После нескольких торжественных фраз, знаменующих заключение брака, простые, трогательные обряды новой религии свершились тихо и благоговейно. Этот обет взаимной любви явился не обособленным актом, происходившим среди равнодушных зрителей, которым был чужд скреплявшийся здесь союз. Нет, все присутствовавшие были призваны утвердить религиозное таинство, освящающее узы двух существ, связанных с ними общностью веры. Благословив супругов, они образовали вокруг них живое кольцо, цепь братской любви и духовного содружества, а потом поклялись во всем поддерживать их, защищать их честь и жизнь, употреблять всяческие усилия, чтобы вернуть их на стезю добродетели в случае, если они проявят слабость, охранять елико возможно от преследований и соблазнов внешнего мира при любых обстоятельствах и встречах, — словом, любить их так же свято, сердечно и глубоко, как если бы они были связаны с ними узами кровного родства. Красавец Тренк в простых, но красноречивых выражениях произнес это обещание от имени всех остальных. Затем, обращаясь к супругу, он добавил:
— Альберт, согласно нечестивым и преступным обычаям старого общества, от которого мы втайне отходим, чтобы в будущем приблизить его к нам, муж должен требовать от своей жены верности именем унизительной и деспотической власти. Если она изменит ему, он обязан убить соперника; он даже имеет право убить и свою супругу. Это называется «смыть кровью пятно, замаравшее честь». Итак, в этом старом, слепом и порочном мире каждый мужчина является естественным врагом счастья и чести, охраняемых столь варварским образом. Друг и даже брат присваивают себе право похитить у друга и брата любовь его подруги или по меньшей мере насладиться жестокой и подлой радостью, возбуждая его ревность, высмеивая его бдительный надзор, сея недоверие и разлад между ним и предметом его любви. Как ты знаешь, здесь мы лучше понимаем значение дружбы, чести и фамильной гордости. Мы братья перед богом, и тот из нас, кто посмотрит с вожделением на жену своего брата, тем самым уже виновен в кровосмешении в своем сердце.

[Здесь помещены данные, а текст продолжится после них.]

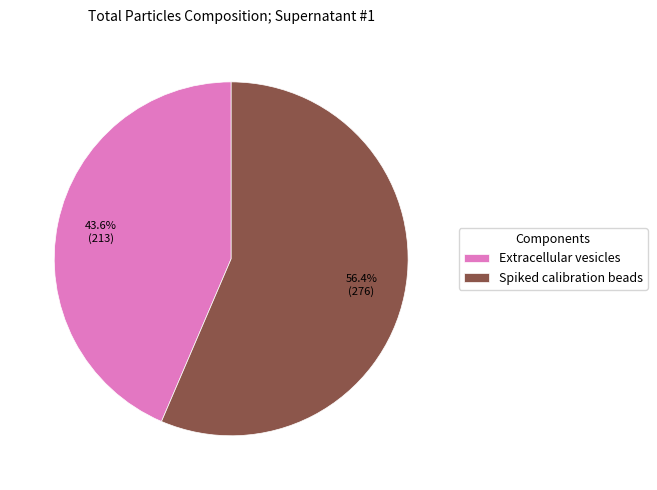

Does any single category account for the majority?

Yes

Взволнованные и растроганные, все братья обнажили шпаги и поклялись скорее обратить это оружие против самих себя, нежели нарушить клятву, только что произнесенную устами Тренка.
Но тут прорицательница, охваченная тем восторженным порывом, какие оказывали такое сильное действие на воображение Невидимых и нередко изменяли мнение и решение самих наставников, внезапно вышла из круга и встала в середине. Ее выразительные, пламенные речи всегда покоряли слушателей; исхудавшая высокая фигура в широком плаще, величественная осанка, даже нервная дрожь, сотрясавшая тело и по-прежнему закутанную покрывалом голову, — все в ней было исполнено какого-то изящества, свидетельствовавшего о былой красоте, а ведь женская красота — это такая сила, которая оставляет след даже после своего исчезновения и все еще волнует душу, когда уже не может волновать чувственность. Словом, все, вплоть до угасшего голоса, в эту минуту ставшего звучным и резким под влиянием экзальтации, делало ее таинственным существом, которое сначала внушало страх, а потом излучало могучее и непреодолимое обаяние.
Все умолкли, слушая вдохновенную вещунью. Консуэло была взволнована не меньше, а быть может, больше, чем остальные, ибо знала тайну этой необыкновенной жизни. Трепеща от невольного страха, она спрашивала себя, действительно ли это восставшее из гроба привидение является существом из реального мира и не может ли оно, выкрикнув свое прорицание, раствориться в воздухе вместе с пламенем треножника, придававшим всему прозрачный, голубоватый оттенок.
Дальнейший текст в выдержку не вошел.